Russia is a neighbor both of the United States and Iran, not to mention Germany and Japan. Ever since it gained its independence in the 15th century, Russia has played a role in all major events affecting the European continent. While maintaining its distinct identity, culturally speaking, Russia has been part of the European civilization, and a major contributor to Western literature, music, art, architecture, cinema and dance.
The current tension between Russia and the West seems rooted in three elements. The first is represented by the split in Christendom that led to the separation of the Eastern Orthodox Church from the Church of Rome in 1054 CE. The second is the emergence of an imperial system in Russia at a time when other parts of Europe, emerging from the debris of the Holy Roman Empire, started shaping a string of nation-states. Finally, a more recent element of discord came with the fall of the Soviet Empire in 1991. The Western powers saw that as a defeat for the Russian nation, whereas in reality, as a nation, Russia had been one of the victims of the Communist empire.
The chaotic period that followed the fall of the USSR fostered some bitterness against Western democracies. By 1992, Russian gross domestic product had been reduced by almost 50 percent. In 1995, the devaluation introduced by Prime Minister Yevgeny Primakov triggered an inflationary avalanche never before seen in Russian history.
Putin has built his personal narrative as a savior of the Russian nation, a man who restored the dignity of the state in the face of plundering oligarchs and their foreign, often western, partners.
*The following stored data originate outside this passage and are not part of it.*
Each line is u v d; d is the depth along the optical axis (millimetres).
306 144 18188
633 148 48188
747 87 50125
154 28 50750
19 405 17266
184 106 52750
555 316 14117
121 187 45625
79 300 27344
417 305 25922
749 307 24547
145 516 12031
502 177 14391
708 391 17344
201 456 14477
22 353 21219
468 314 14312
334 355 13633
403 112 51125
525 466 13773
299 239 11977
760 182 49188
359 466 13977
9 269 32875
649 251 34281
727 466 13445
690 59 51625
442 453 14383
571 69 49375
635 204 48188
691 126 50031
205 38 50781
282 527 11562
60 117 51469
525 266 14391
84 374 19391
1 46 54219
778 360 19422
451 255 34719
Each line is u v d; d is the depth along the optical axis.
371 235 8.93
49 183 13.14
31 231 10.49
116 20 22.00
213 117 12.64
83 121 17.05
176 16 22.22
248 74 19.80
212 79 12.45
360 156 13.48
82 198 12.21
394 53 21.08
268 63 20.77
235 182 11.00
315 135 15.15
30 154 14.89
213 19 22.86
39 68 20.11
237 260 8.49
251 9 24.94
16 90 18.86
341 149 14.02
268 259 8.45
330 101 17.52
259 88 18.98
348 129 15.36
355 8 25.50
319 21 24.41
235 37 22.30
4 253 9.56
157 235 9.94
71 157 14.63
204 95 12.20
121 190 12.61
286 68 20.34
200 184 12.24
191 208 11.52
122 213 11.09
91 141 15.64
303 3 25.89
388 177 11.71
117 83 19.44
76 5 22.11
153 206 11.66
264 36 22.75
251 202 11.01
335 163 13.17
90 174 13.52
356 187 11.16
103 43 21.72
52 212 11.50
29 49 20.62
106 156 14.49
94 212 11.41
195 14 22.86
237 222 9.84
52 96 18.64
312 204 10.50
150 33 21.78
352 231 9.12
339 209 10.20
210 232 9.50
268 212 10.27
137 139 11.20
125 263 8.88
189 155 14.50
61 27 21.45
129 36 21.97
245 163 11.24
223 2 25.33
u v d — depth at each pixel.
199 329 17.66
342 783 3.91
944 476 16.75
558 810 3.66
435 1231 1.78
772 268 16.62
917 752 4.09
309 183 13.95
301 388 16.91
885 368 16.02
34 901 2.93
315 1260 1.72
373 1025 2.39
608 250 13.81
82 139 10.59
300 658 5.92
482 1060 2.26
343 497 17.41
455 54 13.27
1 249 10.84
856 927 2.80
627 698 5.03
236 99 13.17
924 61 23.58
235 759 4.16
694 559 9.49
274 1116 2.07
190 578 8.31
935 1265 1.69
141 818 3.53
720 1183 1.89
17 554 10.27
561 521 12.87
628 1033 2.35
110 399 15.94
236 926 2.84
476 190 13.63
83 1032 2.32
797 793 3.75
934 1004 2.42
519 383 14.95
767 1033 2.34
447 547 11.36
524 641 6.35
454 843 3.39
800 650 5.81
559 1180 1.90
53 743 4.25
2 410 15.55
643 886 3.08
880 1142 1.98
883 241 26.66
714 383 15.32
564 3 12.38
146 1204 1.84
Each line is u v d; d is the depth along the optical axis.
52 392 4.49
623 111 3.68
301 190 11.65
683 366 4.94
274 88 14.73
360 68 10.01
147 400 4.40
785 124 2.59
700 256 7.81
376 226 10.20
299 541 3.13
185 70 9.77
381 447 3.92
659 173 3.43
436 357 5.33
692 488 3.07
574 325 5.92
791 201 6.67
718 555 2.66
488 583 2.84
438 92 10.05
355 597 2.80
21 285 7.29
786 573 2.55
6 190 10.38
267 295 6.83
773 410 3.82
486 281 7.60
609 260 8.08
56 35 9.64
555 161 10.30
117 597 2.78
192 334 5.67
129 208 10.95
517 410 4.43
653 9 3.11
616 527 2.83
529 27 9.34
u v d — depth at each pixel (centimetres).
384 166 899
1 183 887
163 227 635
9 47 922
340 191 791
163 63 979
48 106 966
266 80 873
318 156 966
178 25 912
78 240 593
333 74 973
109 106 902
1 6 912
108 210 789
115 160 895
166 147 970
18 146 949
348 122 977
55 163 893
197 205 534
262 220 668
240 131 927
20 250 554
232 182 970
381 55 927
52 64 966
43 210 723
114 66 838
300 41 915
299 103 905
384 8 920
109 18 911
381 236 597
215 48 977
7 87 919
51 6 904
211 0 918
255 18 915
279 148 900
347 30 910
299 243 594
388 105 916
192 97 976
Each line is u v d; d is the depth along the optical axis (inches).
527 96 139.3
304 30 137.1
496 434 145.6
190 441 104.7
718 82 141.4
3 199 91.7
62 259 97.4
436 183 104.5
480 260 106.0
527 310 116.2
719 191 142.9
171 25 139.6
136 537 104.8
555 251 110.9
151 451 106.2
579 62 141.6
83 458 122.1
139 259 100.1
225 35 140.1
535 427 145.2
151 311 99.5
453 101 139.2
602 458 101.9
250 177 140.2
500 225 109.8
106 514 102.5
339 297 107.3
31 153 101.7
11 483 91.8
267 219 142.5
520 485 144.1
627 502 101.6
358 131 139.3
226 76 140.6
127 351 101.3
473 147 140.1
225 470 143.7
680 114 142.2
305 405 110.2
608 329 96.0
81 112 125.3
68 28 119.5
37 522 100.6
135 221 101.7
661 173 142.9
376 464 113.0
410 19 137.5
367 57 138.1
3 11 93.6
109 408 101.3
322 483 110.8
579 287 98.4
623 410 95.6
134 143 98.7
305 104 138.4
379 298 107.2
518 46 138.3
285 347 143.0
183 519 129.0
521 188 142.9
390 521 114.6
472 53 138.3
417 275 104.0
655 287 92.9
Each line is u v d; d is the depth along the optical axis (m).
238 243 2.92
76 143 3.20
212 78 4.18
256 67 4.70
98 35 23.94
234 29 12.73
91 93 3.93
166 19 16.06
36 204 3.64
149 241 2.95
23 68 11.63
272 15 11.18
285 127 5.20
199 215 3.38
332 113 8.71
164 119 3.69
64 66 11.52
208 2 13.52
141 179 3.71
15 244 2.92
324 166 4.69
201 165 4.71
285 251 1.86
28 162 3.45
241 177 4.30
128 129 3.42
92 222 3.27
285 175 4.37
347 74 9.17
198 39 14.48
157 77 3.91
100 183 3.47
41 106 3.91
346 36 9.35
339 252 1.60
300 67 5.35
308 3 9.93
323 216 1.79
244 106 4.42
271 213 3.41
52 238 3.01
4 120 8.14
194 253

During the Cold War, anti-Communism often morphed into anti-Russian sentiment. Today, too, opposition to aspects of Putin’s foreign policy sometimes degenerates into a rejection of Russia as a nation. In that regard, Putin has performed his historic function, some of it necessary and useful in its time, and is now fated to peak out as a politician. Despite current approval rates, according to most polls, Putin’s political star is on a declining trajectory. It is important for the Western democracies, indeed for the whole world, not to push Russia into a corner in order to punish Putin. The real challenge that Europe faces is how to develop a new relationship with Russia, one that takes into account its peculiarities along with its affinities with the European civilization.